» **Problem statement**: The goal is an unaltered copy of the records below, minus any images.

» **Electronic design automation data**:

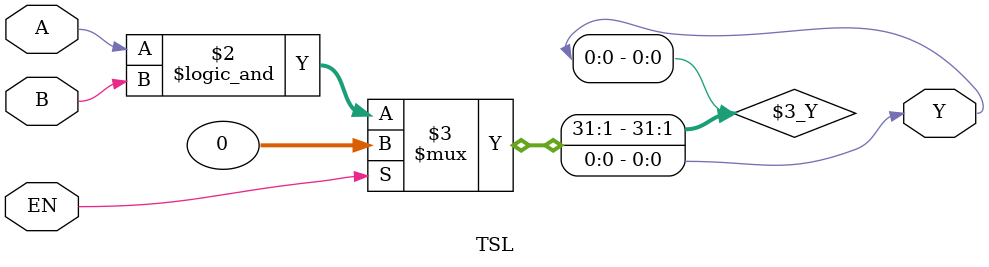
<source format=v>
module TSL(A,B,EN,Y);
input A,B,EN;
output Y;
assign Y = (!EN)? (A&&B):0;
endmodule
</source>
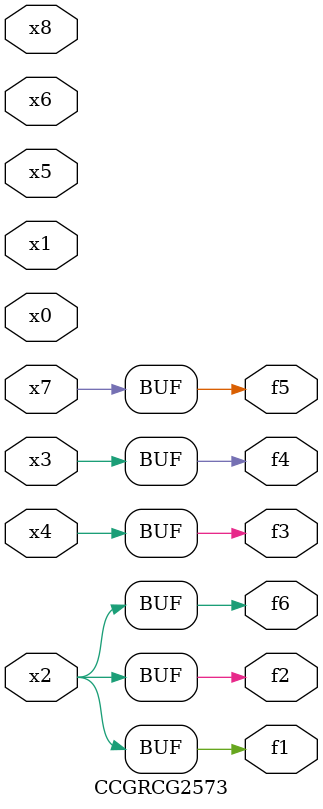
<source format=v>
module CCGRCG2573(
	input x0, x1, x2, x3, x4, x5, x6, x7, x8,
	output f1, f2, f3, f4, f5, f6
);
	assign f1 = x2;
	assign f2 = x2;
	assign f3 = x4;
	assign f4 = x3;
	assign f5 = x7;
	assign f6 = x2;
endmodule

</source>
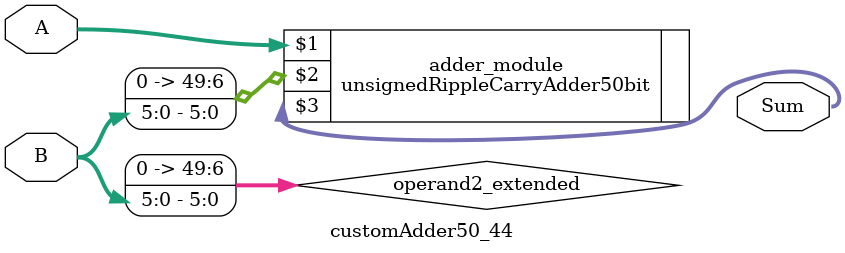
<source format=v>
module customAdder50_44(
                        input [49 : 0] A,
                        input [5 : 0] B,
                        
                        output [50 : 0] Sum
                );

        wire [49 : 0] operand2_extended;
        
        assign operand2_extended =  {44'b0, B};
        
        unsignedRippleCarryAdder50bit adder_module(
            A,
            operand2_extended,
            Sum
        );
        
        endmodule
        
</source>
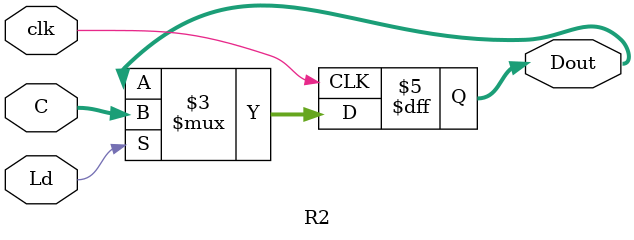
<source format=v>
`timescale 1ns / 1ps
module R2(clk,Ld,C,Dout);

	input clk;
	input Ld;
	input [15:0] C;
	output [15:0] Dout;
	
	reg [15:0] Dout=0;
	
	always@(posedge clk)
	begin
		if(Ld)
		begin
			Dout<=C;
		end
	end
	

endmodule



</source>
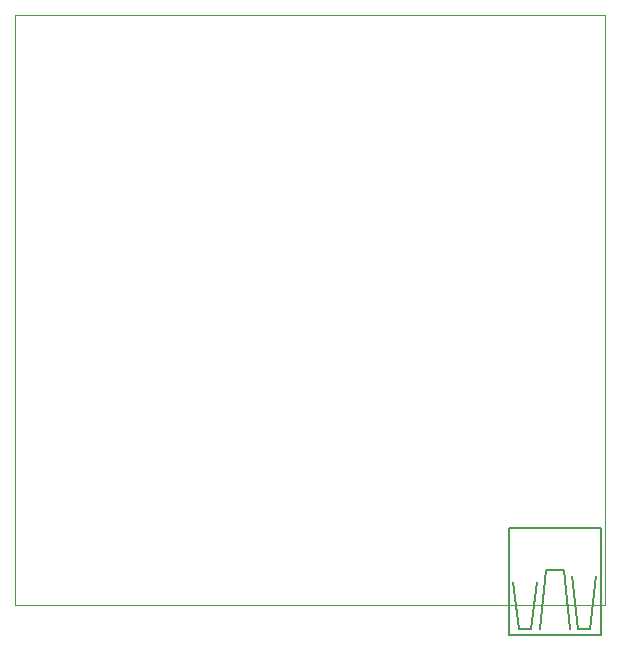
<source format=gbo>
G75*
%MOIN*%
%OFA0B0*%
%FSLAX25Y25*%
%IPPOS*%
%LPD*%
%AMOC8*
5,1,8,0,0,1.08239X$1,22.5*
%
%ADD10C,0.00000*%
%ADD11C,0.00500*%
D10*
X0006800Y0011800D02*
X0006800Y0208650D01*
X0203650Y0208650D01*
X0203650Y0011800D01*
X0006800Y0011800D01*
D11*
X0171446Y0002036D02*
X0171446Y0037469D01*
X0202154Y0037469D01*
X0202154Y0002036D01*
X0171446Y0002036D01*
X0174989Y0004005D02*
X0178926Y0004005D01*
X0180894Y0019753D01*
X0183847Y0023690D02*
X0189753Y0023690D01*
X0191721Y0004005D01*
X0194674Y0004005D02*
X0192706Y0021721D01*
X0200580Y0021721D02*
X0198611Y0004005D01*
X0194674Y0004005D01*
X0181879Y0004005D02*
X0183847Y0023690D01*
X0173020Y0019753D02*
X0174989Y0004005D01*
M02*

</source>
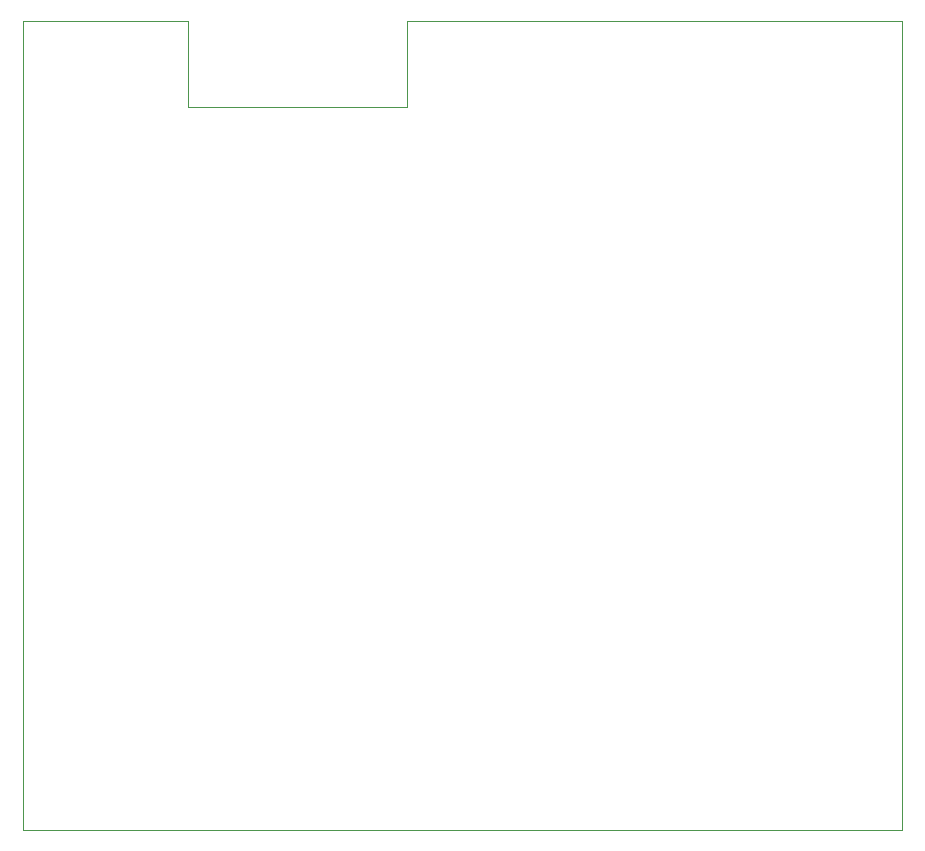
<source format=gbr>
%TF.GenerationSoftware,KiCad,Pcbnew,7.0.5*%
%TF.CreationDate,2023-07-07T19:33:34+07:00*%
%TF.ProjectId,19-6-2023_WeatherStation_QuocThang_V1,31392d36-2d32-4303-9233-5f5765617468,rev?*%
%TF.SameCoordinates,Original*%
%TF.FileFunction,Profile,NP*%
%FSLAX46Y46*%
G04 Gerber Fmt 4.6, Leading zero omitted, Abs format (unit mm)*
G04 Created by KiCad (PCBNEW 7.0.5) date 2023-07-07 19:33:34*
%MOMM*%
%LPD*%
G01*
G04 APERTURE LIST*
%TA.AperFunction,Profile*%
%ADD10C,0.100000*%
%TD*%
G04 APERTURE END LIST*
D10*
X123910000Y-45725000D02*
X142430000Y-45725000D01*
X142430000Y-45725000D02*
X142430000Y-38415000D01*
X184390000Y-38415000D02*
X142430000Y-38415000D01*
X184390000Y-106915000D02*
X109900000Y-106915000D01*
X109900000Y-106915000D02*
X109900000Y-38415000D01*
X109900000Y-38415000D02*
X123910000Y-38415000D01*
X184390000Y-106915000D02*
X184390000Y-38415000D01*
X123910000Y-38415000D02*
X123910000Y-45725000D01*
M02*

</source>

» **Response to the exercise**:
<source format=v>
module TSL(A,B,EN,Y);
input A,B,EN;
output Y;
assign Y = (!EN)? (A&&B):0;
endmodule
</source>
<source format=v>
module CCGRCG2573(
	input x0, x1, x2, x3, x4, x5, x6, x7, x8,
	output f1, f2, f3, f4, f5, f6
);
	assign f1 = x2;
	assign f2 = x2;
	assign f3 = x4;
	assign f4 = x3;
	assign f5 = x7;
	assign f6 = x2;
endmodule

</source>
<source format=v>
module customAdder50_44(
                        input [49 : 0] A,
                        input [5 : 0] B,
                        
                        output [50 : 0] Sum
                );

        wire [49 : 0] operand2_extended;
        
        assign operand2_extended =  {44'b0, B};
        
        unsignedRippleCarryAdder50bit adder_module(
            A,
            operand2_extended,
            Sum
        );
        
        endmodule
        
</source>
<source format=v>
`timescale 1ns / 1ps
module R2(clk,Ld,C,Dout);

	input clk;
	input Ld;
	input [15:0] C;
	output [15:0] Dout;
	
	reg [15:0] Dout=0;
	
	always@(posedge clk)
	begin
		if(Ld)
		begin
			Dout<=C;
		end
	end
	

endmodule



</source>
<source format=gbo>
G75*
%MOIN*%
%OFA0B0*%
%FSLAX25Y25*%
%IPPOS*%
%LPD*%
%AMOC8*
5,1,8,0,0,1.08239X$1,22.5*
%
%ADD10C,0.00000*%
%ADD11C,0.00500*%
D10*
X0006800Y0011800D02*
X0006800Y0208650D01*
X0203650Y0208650D01*
X0203650Y0011800D01*
X0006800Y0011800D01*
D11*
X0171446Y0002036D02*
X0171446Y0037469D01*
X0202154Y0037469D01*
X0202154Y0002036D01*
X0171446Y0002036D01*
X0174989Y0004005D02*
X0178926Y0004005D01*
X0180894Y0019753D01*
X0183847Y0023690D02*
X0189753Y0023690D01*
X0191721Y0004005D01*
X0194674Y0004005D02*
X0192706Y0021721D01*
X0200580Y0021721D02*
X0198611Y0004005D01*
X0194674Y0004005D01*
X0181879Y0004005D02*
X0183847Y0023690D01*
X0173020Y0019753D02*
X0174989Y0004005D01*
M02*

</source>
<source format=gbr>
%TF.GenerationSoftware,KiCad,Pcbnew,7.0.5*%
%TF.CreationDate,2023-07-07T19:33:34+07:00*%
%TF.ProjectId,19-6-2023_WeatherStation_QuocThang_V1,31392d36-2d32-4303-9233-5f5765617468,rev?*%
%TF.SameCoordinates,Original*%
%TF.FileFunction,Profile,NP*%
%FSLAX46Y46*%
G04 Gerber Fmt 4.6, Leading zero omitted, Abs format (unit mm)*
G04 Created by KiCad (PCBNEW 7.0.5) date 2023-07-07 19:33:34*
%MOMM*%
%LPD*%
G01*
G04 APERTURE LIST*
%TA.AperFunction,Profile*%
%ADD10C,0.100000*%
%TD*%
G04 APERTURE END LIST*
D10*
X123910000Y-45725000D02*
X142430000Y-45725000D01*
X142430000Y-45725000D02*
X142430000Y-38415000D01*
X184390000Y-38415000D02*
X142430000Y-38415000D01*
X184390000Y-106915000D02*
X109900000Y-106915000D01*
X109900000Y-106915000D02*
X109900000Y-38415000D01*
X109900000Y-38415000D02*
X123910000Y-38415000D01*
X184390000Y-106915000D02*
X184390000Y-38415000D01*
X123910000Y-38415000D02*
X123910000Y-45725000D01*
M02*

</source>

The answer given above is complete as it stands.